Extracted material START
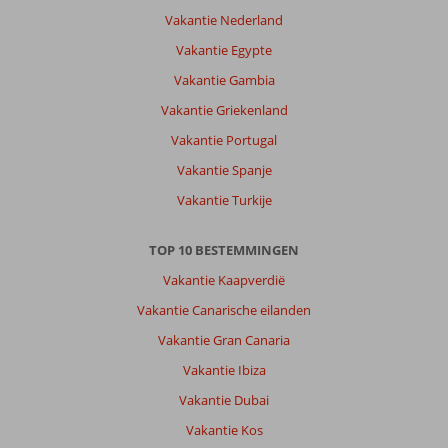
Vakantie Nederland
Vakantie Egypte
Vakantie Gambia
Vakantie Griekenland
Vakantie Portugal
Vakantie Spanje
Vakantie Turkije
TOP 10 BESTEMMINGEN
Vakantie Kaapverdië
Vakantie Canarische eilanden
Vakantie Gran Canaria
Vakantie Ibiza
Vakantie Dubai
Vakantie Kos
Extracted material END
* **Required work**
For each entry above, write it out again exactly but leave out any picture.

* **Your solution**
Vakantie Nederland
Vakantie Egypte
Vakantie Gambia
Vakantie Griekenland
Vakantie Portugal
Vakantie Spanje
Vakantie Turkije
TOP 10 BESTEMMINGEN
Vakantie Kaapverdië
Vakantie Canarische eilanden
Vakantie Gran Canaria
Vakantie Ibiza
Vakantie Dubai
Vakantie Kos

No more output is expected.